Já em A Escolha de "Sofia", na verdade, é um dilema: uma mãe polonesa, filha de pai anti-semita, presa num campo de concentração durante a Segunda Guerra é forçada por um soldado nazista a escolher um de seus dois filhos para ser morto. Se ela se recusasse a escolher um, ambos seriam mortos.

É o tal do "se ficar o bicho pega, se correr o bicho come", onde ambas as condições são ruins, cada qual à sua maneira.

No caso do artigo do Elio Gaspari - justo o Elio Gaspari? - ele vem com uma lição, que tenta ser de moral, no neurocirurgião Adão Crespo, do Hospital Salgado Filho, no Rio de Janeiro, sobre o caso da menina Adrielly dos Santos, citando outro médico, Antonio Ribeiro Netto (A lição de Antonio Ribeiro Netto).

É o que eu sempre digo: algumas profissões não são feitas para se ganhar dinheiro. Médico é uma delas... o sujeito precisa vestir a camisa mesmo! Adão não vestiu... o neurocirurgião declarou que vinha faltando aos plantões já há um mês, em retaliação ao hospital, que deveria manter dois plantonistas, mas mantinha apenas Adão. E segundo Adão, tudo foi devidamente comunicado ao seu superior.

Outras categorias praticam a tal da "greve branca", ou "operação tartaruga". E médico, pode fazer greve? Claro que não, dirão, afoitos! É por isso mesmo que hospitais da rede pública montam em cima dos coitados... sim, coitados, que trabalham horas a fio por salários de fome, sem condições de trabalho e, claramente caracterizado no caso de Adão, trabalhando literalmente por dois!

Se Adão soubesse que naquela noite daria entrada no hospital uma garotinha de 10 anos, com uma bala alojada na cabeça, ele faltaria ao plantão? Claro que não! Mas também o chefe de Adão, se soubesse do caso, também poria um segundo profissional no plantão, como, afinal, determina o Conselho Regional de Medicina.

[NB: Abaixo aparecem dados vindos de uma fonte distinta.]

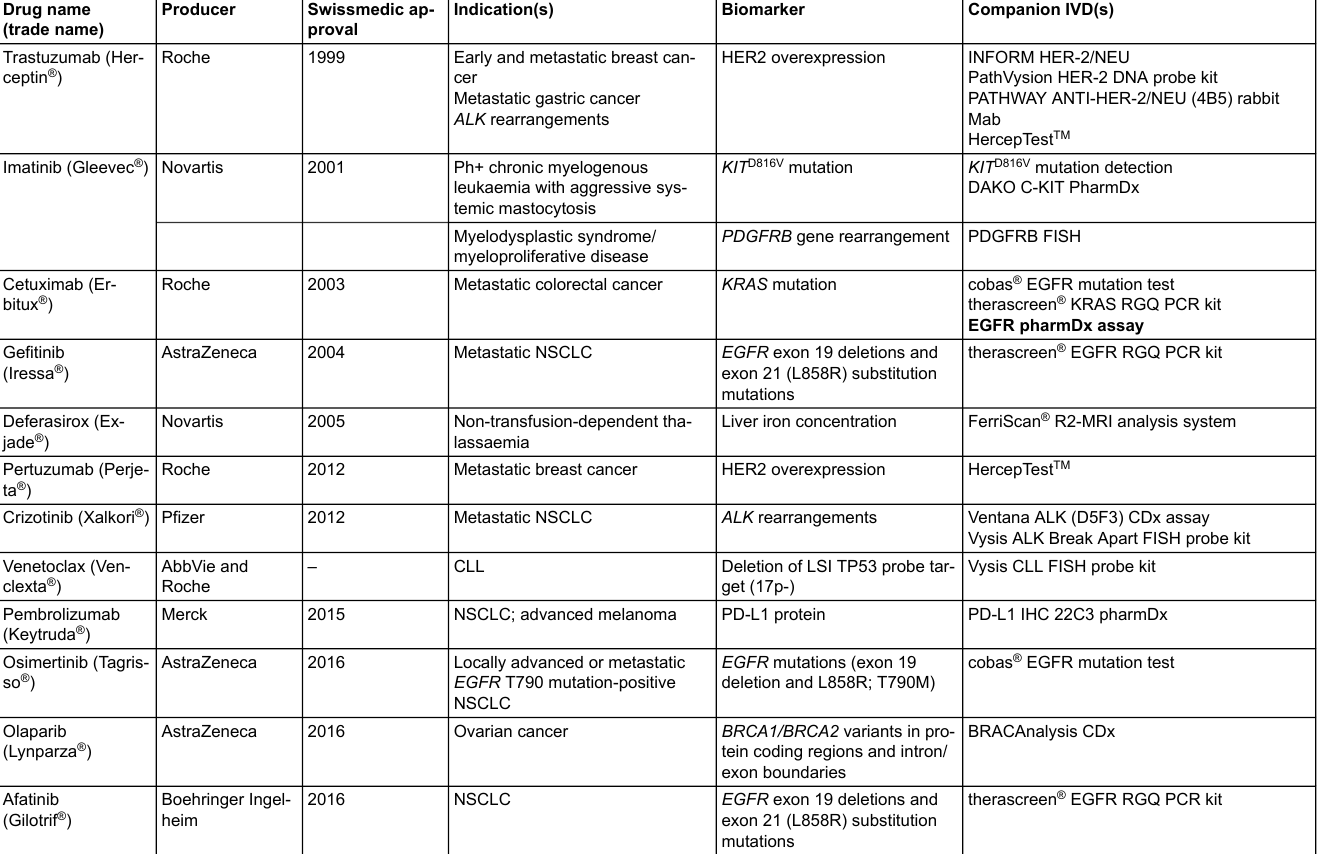
Table 1: Overview of selected compounds and their companion diagnostics in and beyond the field of oncology. Drug name (trade name)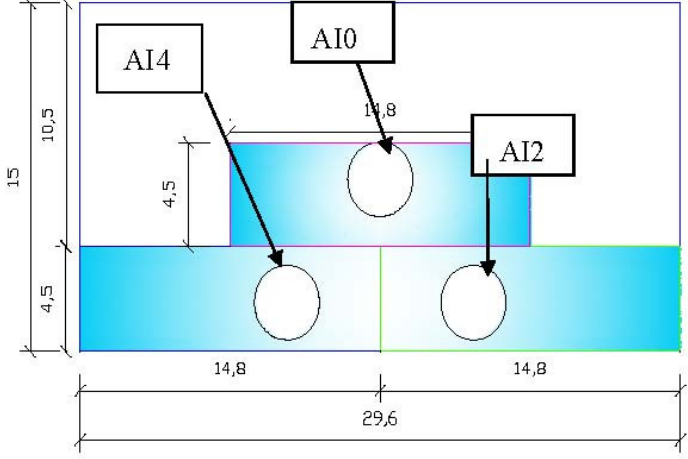
Figure 4. Terminal wall barrier with pressure probes (dimension in cm).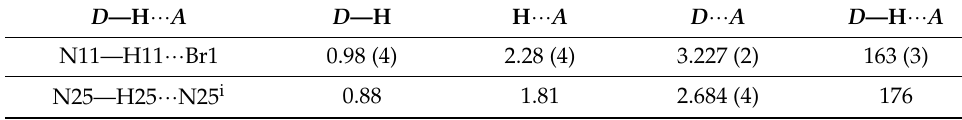
Figure 10. The intermolecular hydrogen bonds in compound 3 . Figure 11. The crystal packing of 3 , viewed along the b-axis.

Eu chamaria isso de A Lição de Adão! Lição para o prefeito, para o Conselho Regional de Medicina, para o hospital, e para o cidadão: não escolha ir a um hospital em dia de festa, fim de semana ou feriado... essa seria A Escolha de Adrielly, se ela pudesse escolher. Não ser baleada, primeiro, mas na fatalidade de ser, que seja em dia útil!

Médico também é filho de deus, e como tal também merece passar tais datas com a família. Mas aí, para que não haja interrupções, como em várias outras profissões hoje em dia ditas "24 por 7", existem as escalas, onde 2 ou mais funcionários revesam-se entre sí os feriados: se um trabalha no Natal, o outro trabalha no Ano Novo, o outro no Carnaval, etc, etc. Mas sendo um só, o infeliz do Adão não teve esse direito! E como protestar, quando ninguém lhe dá ouvido? Retaliando. E está assim formado o palco para a tragédia!

É, a medicina pública do Rio pratica genocídio, sim. E todos esses políticos que aí estão, desde o prefeito até o chefe imediato de Adão, não passam de delinquentes. Se não têm funcionários, abaixem as portas! Seria mais digno, ao menos não dariam a impressão de condizirem um hospital onde têm um galpão com parcos equipamentos.